Néanmoins, il y a plus prodigieux encore. Difficile de se montrer indifférent de « Black
Machine », reprenant bien les codes du heavy metal de ce début des années 80, avec un refrain scandé, des riffs simples, répétés mais directement prenants. Un titre qui serait dû à l’attachement que portait le batteur Robert Garven aux bolides de course. Ne vous attendez pas pourtant à foncer à toute allure avec ce « Black
Machine », les riffs y sont paresseux, mais touchent leur cible sans problème. « Death of the Sun » se contraste fortement à celui-là, car le rythme y est soutenu et se compose de puissantes, insistantes et rapides salves. Nous aurons droit ici à un superbe ballet de guitares qui se répondent. Un de ces duels qui nous fait tant frémir. Si le dézingueur « Death of the Sun » a les moyens pour vous mettre en transe, l’entame et le tiers-fin acoustiques de « Finger of the
Scorn », composé intégralement par Greg Lindstrom, peut vous faire couler une larme. Rares sont ceux qui renferment autant d’émotion et de tendresse. Ces parties acoustiques encadrent un heavy doom complètement inflexible, lent et prédateur. L’enfer associé à un paradis.
Entre «
Frost and Fire » et «
King of the Dead », le choix est compliqué. Ces deux pièces de «
Cirith Ungol » sont si différentes et ont tous deux marqué l’univers metal, malgré les mauvaises critiques des magazines de l’époque. La presse n’avait pas eu le nez pour révéler l’incroyable niveau de ces musiciens, ni même d’accueillir d’un bon œil l’émergence d’un doom metal à l’américaine qui serait habilité à concurrencer celui en provenance d’Angleterre. «
King of the Dead » est assurément un objet surréaliste, novateur, très éloigné du heavy metal en vogue alors. Comme un héros de heroic-fantasy, il est en prise avec les puissants, solitaire, évoluant complètement en marge de la société. Il est dit que sa légende sortirait un jour de l’ombre et serait contée de générations en générations. Ainsi, les vrais héros ne meurent jamais.
16/20
Bravo pour ce com' sur Whelan, artiste encore présent sur le forum du site, dont on pourrait également évoquer une partie du dyptique "Cause of Death"/"Epidemic of Violence" présent aussi sur le très bon album de The Mist "Phantasmagoria", que je recommande en passant.

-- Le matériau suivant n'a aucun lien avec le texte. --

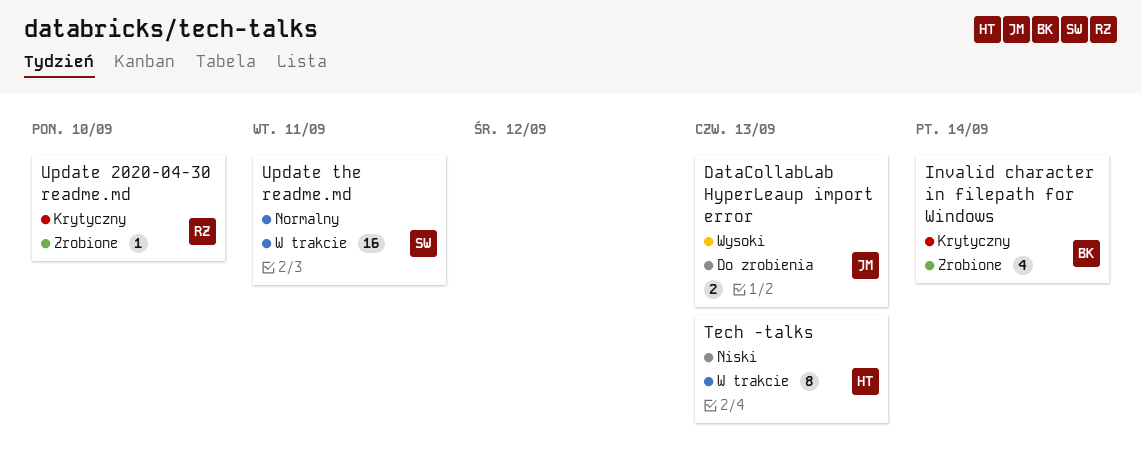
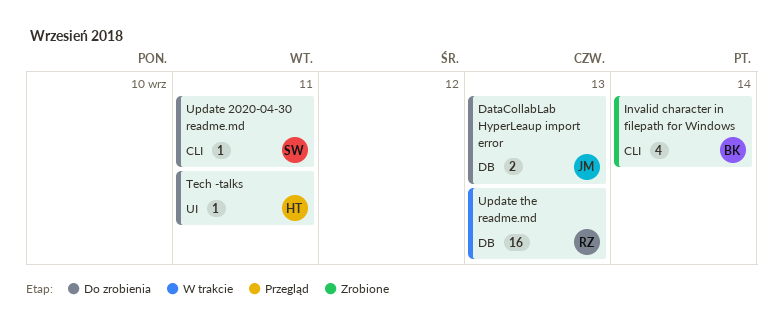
Tech -talks, status: W trakcie -> Do zrobienia
Tech -talks, estimate: 8 -> 1
Tech -talks, due: Sep 13 -> Sep 11
Update 2020-04-30 readme.md, status: Zrobione -> Do zrobienia
Update 2020-04-30 readme.md, owner: RZ -> SW
Update 2020-04-30 readme.md, due: Sep 10 -> Sep 11
Update the readme.md, owner: SW -> RZ
Update the readme.md, due: Sep 11 -> Sep 13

Sinon, ce King of the Dead est l'album peut-être le plus accessible de Cirith Ungol, avec les envolées de Baker et une base heavymetal plus prononcée que sur le premeir disque. Album qui s'affirme au fil des écoutes, avec une mention particulière à la présence de la basse, donnant un cachet unique à ce disque ("Master of the Pit"). Merci pour la chronique (désolé, mais les "j'aime" je peux pas, haha).

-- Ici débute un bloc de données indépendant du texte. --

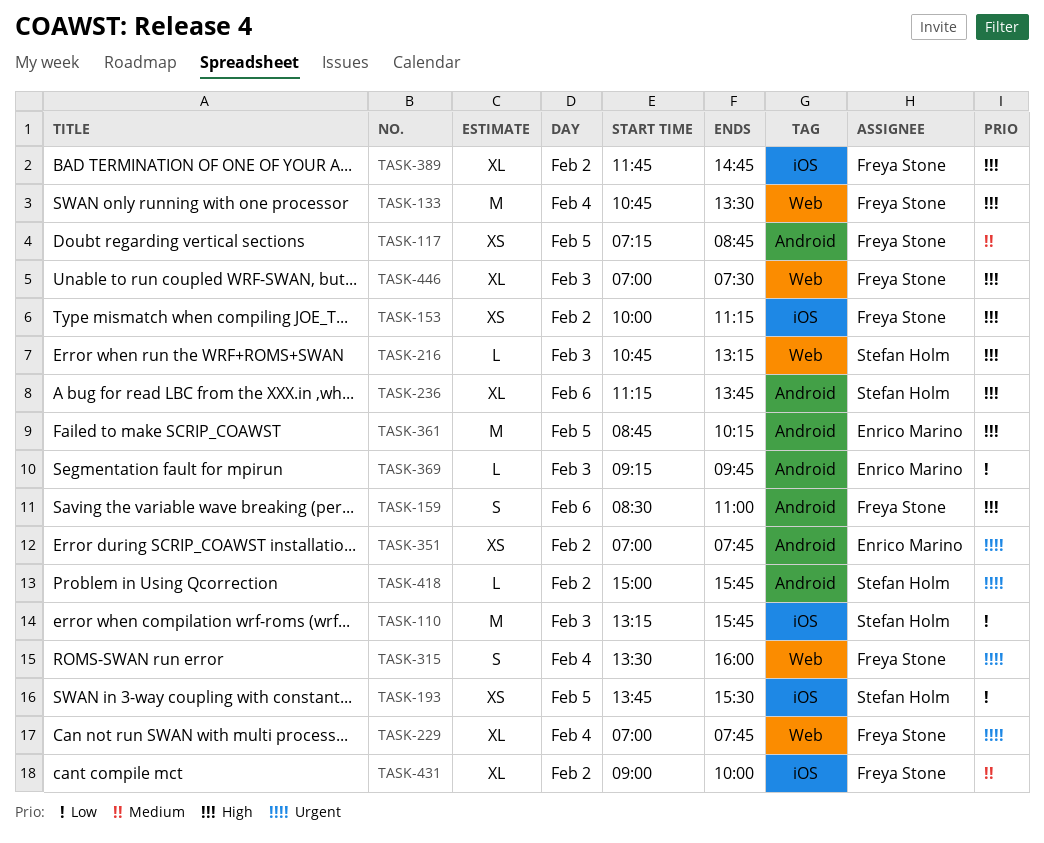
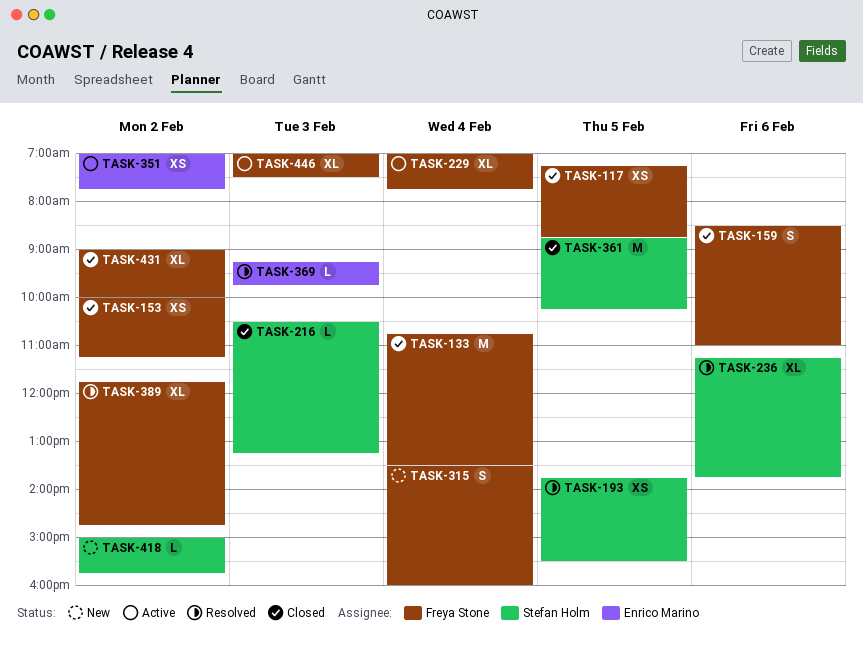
TASK-110: present -> none
TASK-216, begins: 10:45 -> 10:30
TASK-361, owner: Enrico Marino -> Stefan Holm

Juste une réponse au commentaire de Phucking Phiphi je pense que pour Cirith Ungol les paroles ne signifient pas que l´Œil est dans la tour mais juste que comme c’est l’entrée du pays de Mordor, l’Œil de Sauron peut voir ce qu’il s’y passe tu devrais réécouter la chanson
Le nom du groupe est remplacé par le mot Live, entre guillemets. Je suppose qu'un bug a altéré la chronique, pour une raison probablement étrange.
@Deminion:
C'est pour ça qu'on aime tous Spirit Of Metal... Merci à toi.